Hotels in Italy

Hotels in Italy

Most hotels in Italy are small to medium in size and are family-run. This can mean a pleasantly personal approach, but it can also mean a lack of professional customer service. Especially at three-star standard and lower, a hotel frequently consists of several floors of a building which may be shared with offices, residents or other hotels.

What to expect in Italian hotels?

Facilities in Italy are fewer than travelers usually expect. It’s common for a hotel to offer only breakfast as many of them do not have a restaurant. There are sure to be restaurants close at hand, and this is hardly a drawback in a country where there are excellent restaurants on nearly every street to explore. An advertised bar is often no more than a drinks cabinet where you’ll be served by the receptionist, although big, expensive international hotels sometimes do have ‘proper’ bars, with cocktails and pianists.

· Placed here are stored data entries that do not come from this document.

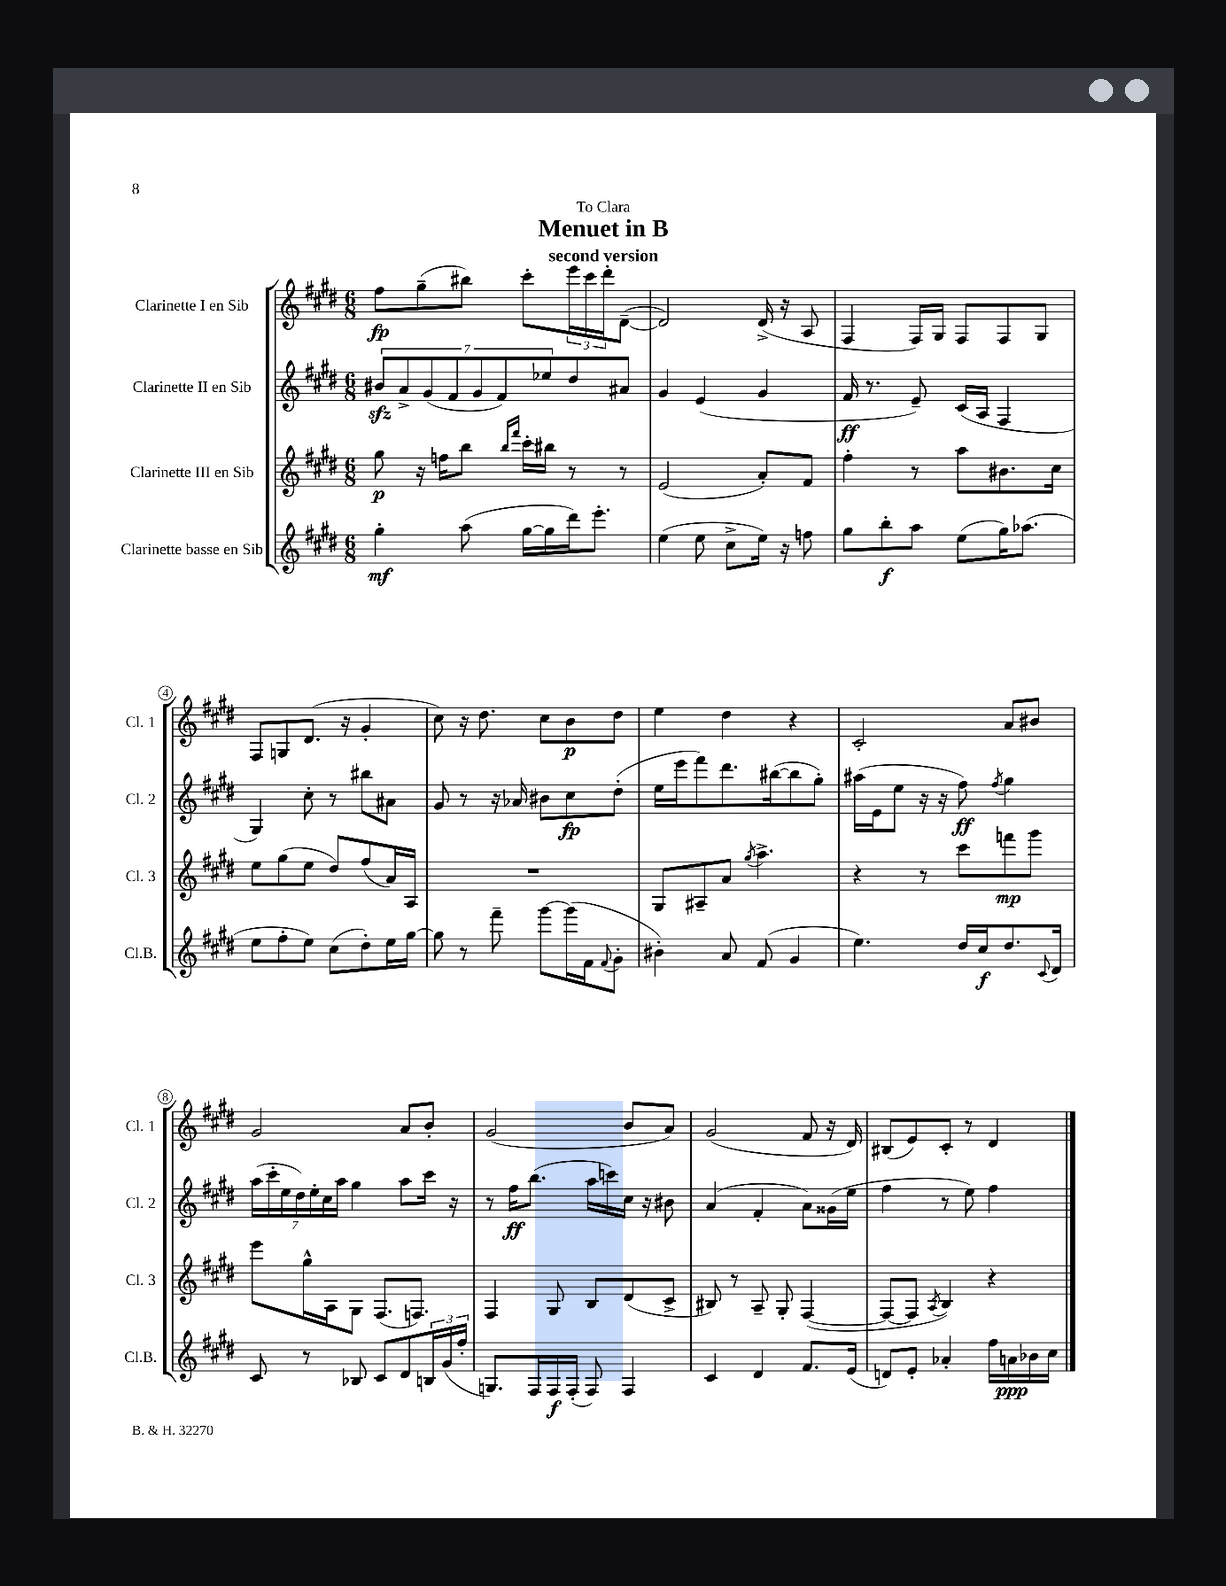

**kern	**kern	**kern	**kern
*staff4	*staff3	*staff2	*staff1
*clefG2	*clefG2	*clefG2	*clefG2
*k[f#c#g#d#]	*k[f#c#g#d#]	*k[f#c#g#d#]	*k[f#c#g#d#]
*M6/8	*M6/8	*M6/8	*M6/8
4gg#'	8gg#	14b#	8ff#
.	.	14a^	.
.	16r	.	(8gg#~
.	.	(14g#	.
.	16ff	.	.
.	.	14f#	.
(8aa	8bb	.	8bb#)
.	.	14g#	.
.	.	14f#)	.
.	16qqbb	.	.
.	16qqfff#	.	.
[16gg#	16ccc#'	.	8ccc#'
.	.	14ee-	.
16gg#]	16bb#	.	.
16ddd#)	8r	8dd#	24eee
.	.	.	24ccc#
8.eee'	.	.	.
.	.	.	24ddd#'
.	8r	8a#	([8d#~
=	=	=	=
(4ee	(2e	4g#	2d#])
8ee	.	(4e	.
8cc#^	.	.	.
16ee)	8a')	4g#	(16d#^
16r	.	.	16r
8ff	8f#	.	8A
=	=	=	=
8gg#	4ff#'	16f#	4F#
.	.	8.r	.
8bb'	.	.	.
8aa	8r	8e~)	16F#)
.	.	.	16G#
(8ee	8aa	(16c#	8F#
.	.	16A	.
16gg#)	8.b#	4F#	8F#
(8.aa-	.	.	.
.	.	.	8G#
.	16cc#	.	.
=	=	=	=
8ee	8ee	4G#)	8F#
8ff#'	(8gg#	.	8G
8ee)	8ee	8cc#'	(8.d#
(8cc#	8dd#)	8r	.
.	.	.	16r
8dd#')	(8ff#	8bb#	4g#'
16ee	16a)	8a#	.
[16gg#	16A	.	.
=	=	=	=
8gg#]	2.r	8g#	8cc#)
8r	.	8r	16r
.	.	.	8.dd#
8fff#~	.	16r	.
.	.	16a-	.
[8ggg#	.	8b#	8cc#
(16ggg#]	.	8cc#	8b
16f#	.	.	.
8qqf#	.	.	.
8g#'	.	(8dd#'	8dd#
=	=	=	=
4b#')	8G#	16ee	4ee
.	.	16eee	.
.	8A#~	8fff#)	.
8a	8a	8.ddd#	4dd#
.	8qgg#	.	.
(8f#	4.aa^	.	.
.	.	([16bb#	.
4g#	.	8bb#]	4r
.	.	8gg#')	.
=	=	=	=
4.ee)	4r	(16aa#	2c#'
.	.	16e	.
.	.	8ee	.
.	8r	16r	.
.	.	16r	.
16dd#	8ccc#	8ff#)	.
16cc#	.	.	.
.	.	8qff#	.
8.dd#	8fff	4gg#	8a
.	8ggg#	.	8b#
8qqc#	.	.	.
16d#	.	.	.
=	=	=	=
8c#	8eee	(28aa	2g#
.	.	28ccc#'	.
.	.	28ee	.
.	.	28dd#)	.
8r	16gg#^^	.	.
.	.	28ee'	.
.	.	28cc#	.
.	16A	.	.
.	.	28aa	.
8B-	8G#	4gg#	.
8c#	(8.F#	.	.
8d#	.	8aa	8a
.	8.F)	.	.
24B	.	16ccc#	8b'
(24g#	.	.	.
.	.	16r	.
24ff#'	.	.	.
=	=	=	=
8.G)	4F#	8r	(2g#
.	.	16ff#	.
16F#	.	(8.bb	.
16F#	8G#	.	.
(16F#'	.	.	.
8F#)	8B	16aa	.
.	.	16ccc)	.
4F#	(8d#	16cc#	8b
.	.	16r	.
.	8c#^	8b#	8a)
=	=	=	=
4c#	8B#)	(4a	(2g#
.	8r	.	.
4d#	8A~	4f#'	.
.	8G#'	.	.
8.f#	([4F#	8a)	8f#
.	.	(16g##	16r
(16e	.	16ee	16d#)
=	=	=	=
8d)	8F#_	4ff#	(8B#
8e'	8F#]	.	8e)
.	8qA	.	.
4a-'	4B)	8r	8c#'
.	.	8ee)	8r
16ff#	4r	4ff#	4d#
16a	.	.	.
16b-	.	.	.
16cc#	.	.	.
==	==	==	==
*-	*-	*-	*-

Don’t expect tea and coffee-making facilities in your room. Since many hotels are historic buildings or crammed into narrow historic town centres, they are unlikely to have smart modern surroundings or extensions.

Historic palazzo

It’s also worth noting that in a city like Rome, a ‘historic palazzo’ might translate as a nineteenth-century apartment block. The word palazzo usually means any large building, not a palace. Car parking is not automatically available. Many hotels, especially in cities, do not have parking spaces. Check in advance if there is parking, if there is a charge, or if the hotel has an arrangement with a private car park.

Don’t be surprised if the hotel requests your passports as this is a standard procedure, as they have a legal requirement to register all foreign tourists. You should get it back again, promptly. If you’re concerned, ask them to fill in their forms while you wait, or offer them a photocopy instead.

Breakfast in Italian hotels

Breakfast in Italy this is typically a cappuccino and a croissant. Many hotels in Italy offer little more than a few biscuits, a croissant and a hot drink. Some better establishments may offer a buffet with fruit, cereals, cheese and cold ham.

Usually the default option for a two-person bedroom is often twin beds. If you’re booking for two, you should specify if you want twin beds (letti separati) or a double (letto matrimoniale – literally, a marriage bed). It’s only in luxury-class hotels that you’re likely to encounter quality mattresses and high-thread-count sheets.